-- Opening Marker --
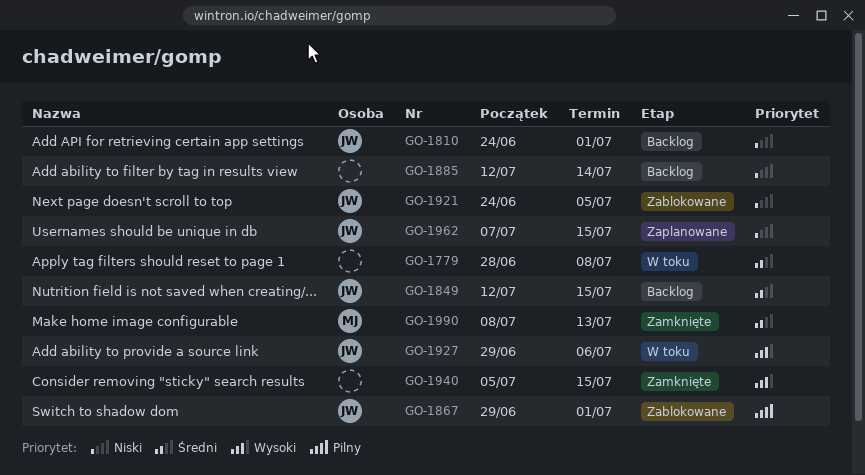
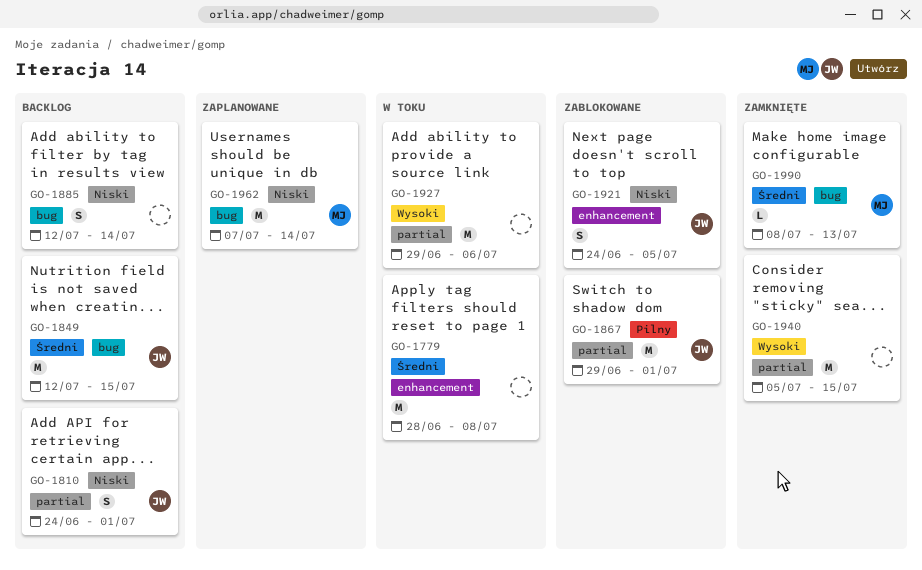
GO-1927, owner: JW -> none
GO-1962, owner: JW -> MJ
GO-1962, due: Jul 15 -> Jul 14

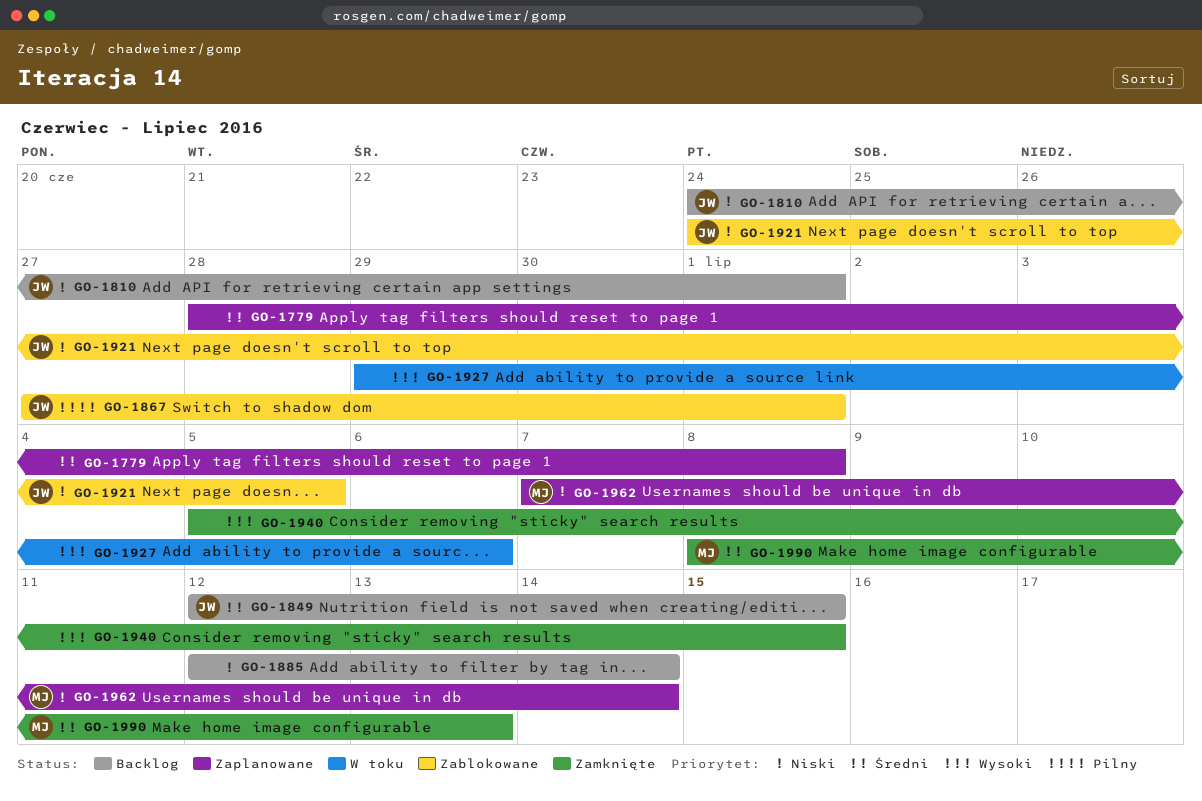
GO-1779, status: W toku -> Zaplanowane
GO-1867, start: Jun 29 -> Jun 27

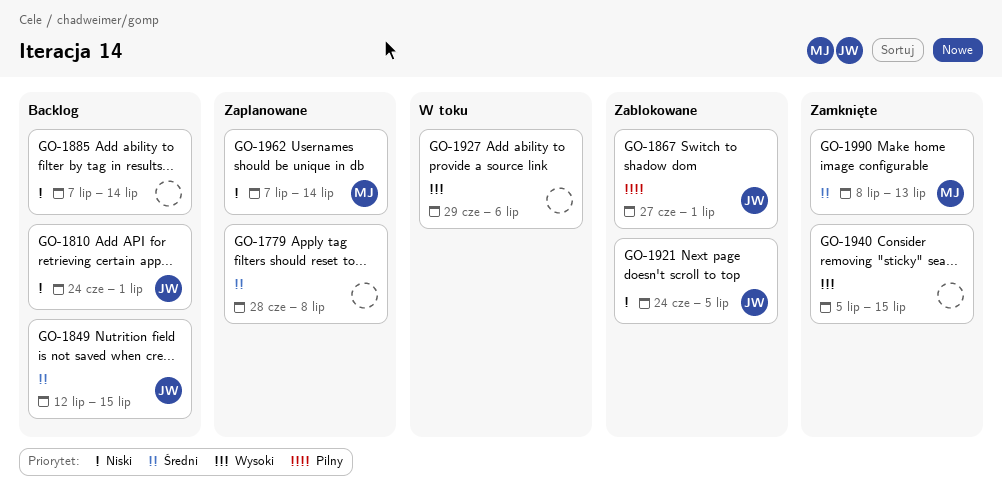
GO-1885, start: Jul 12 -> Jul 7

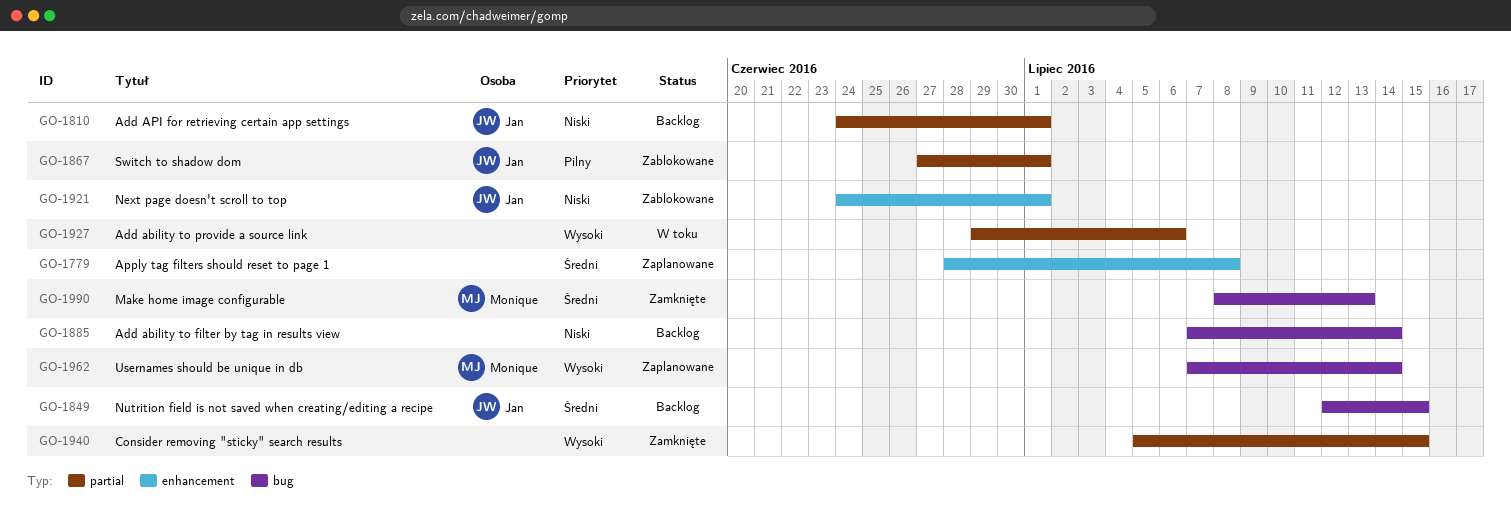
GO-1921, due: Jul 5 -> Jul 1
GO-1962, priority: Niski -> Wysoki

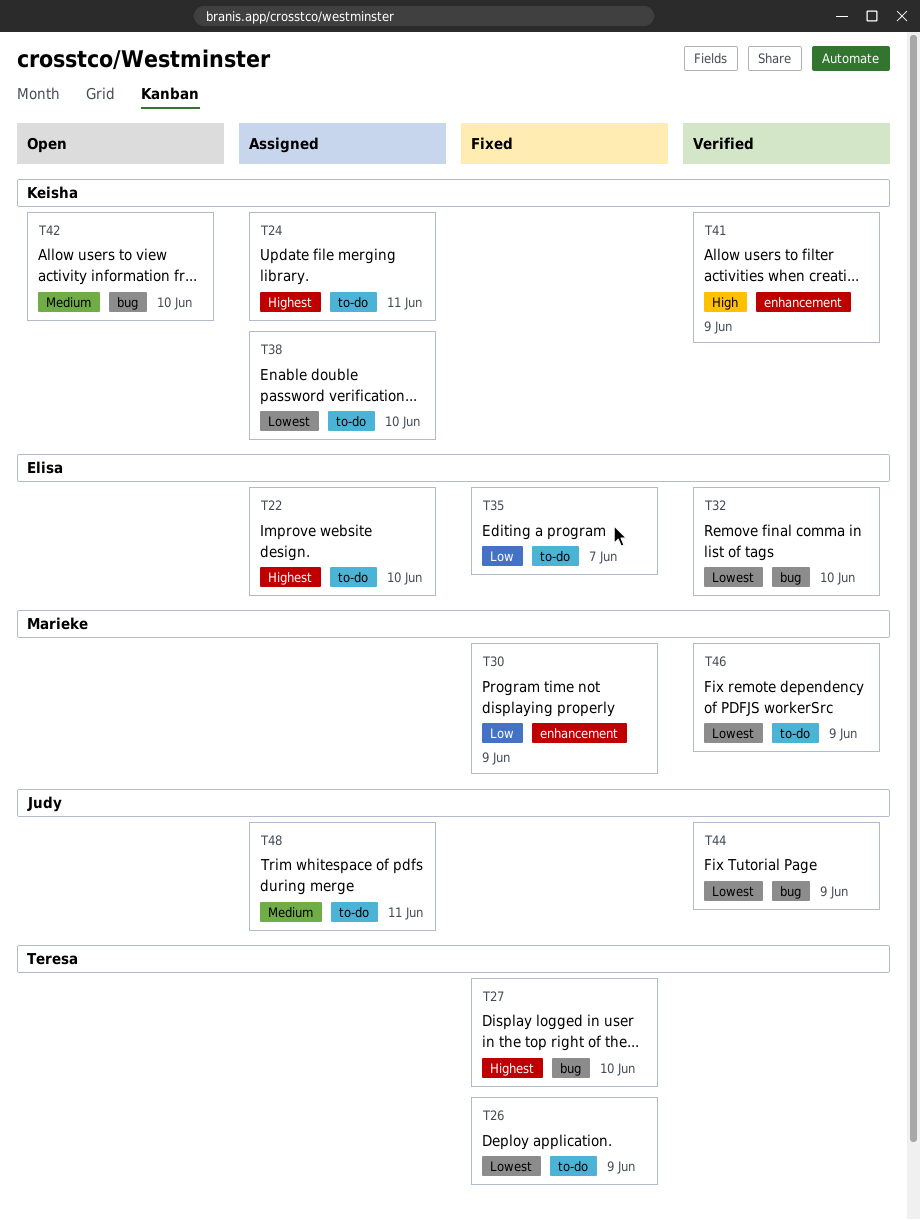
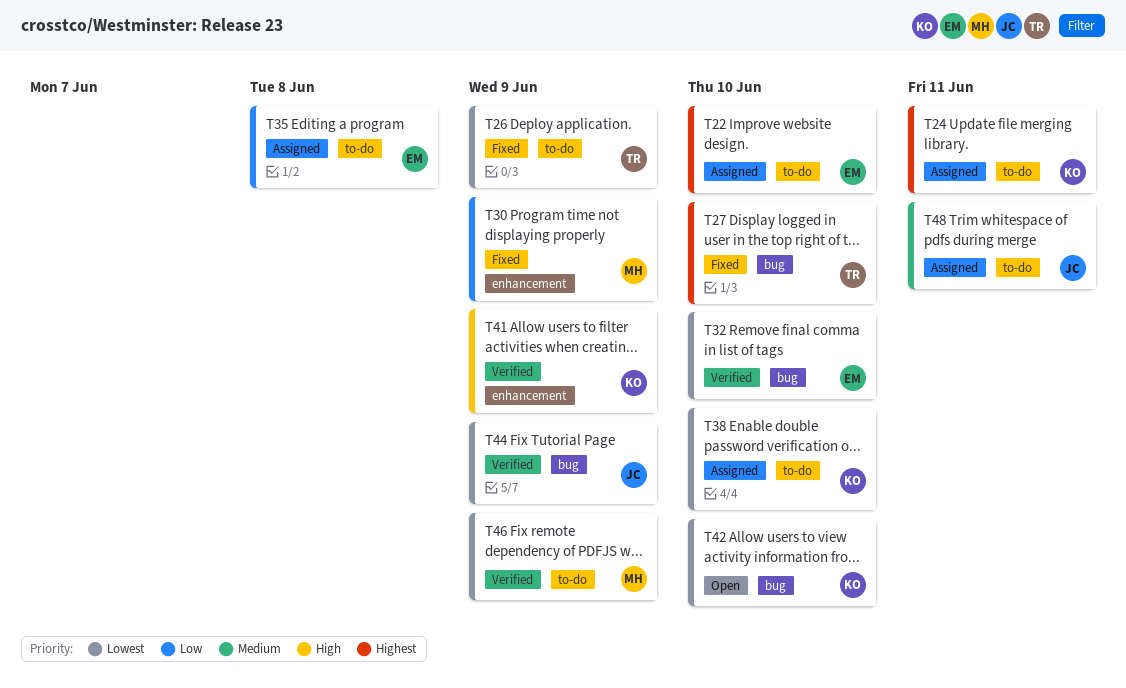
T35, status: Fixed -> Assigned
T35, due: Jun 7 -> Jun 8
T42, priority: Medium -> Lowest

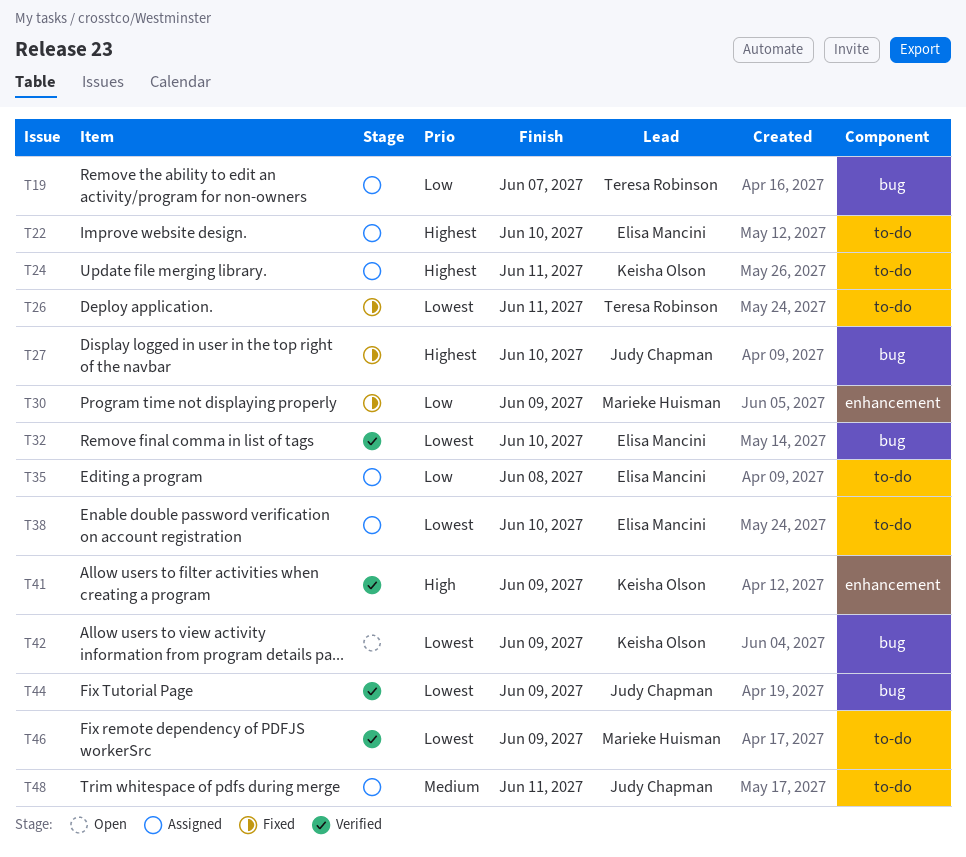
T19: none -> present
T26, due: Jun 9 -> Jun 11
T27, owner: Teresa Robinson -> Judy Chapman
T38, owner: Keisha Olson -> Elisa Mancini
T42, due: Jun 10 -> Jun 9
-- Closing Marker --
Exercise – In the listing above, find each line where "owner" occurs and copy it.

Output –
GO-1927, owner: JW -> none
GO-1962, owner: JW -> MJ
T27, owner: Teresa Robinson -> Judy Chapman
T38, owner: Keisha Olson -> Elisa Mancini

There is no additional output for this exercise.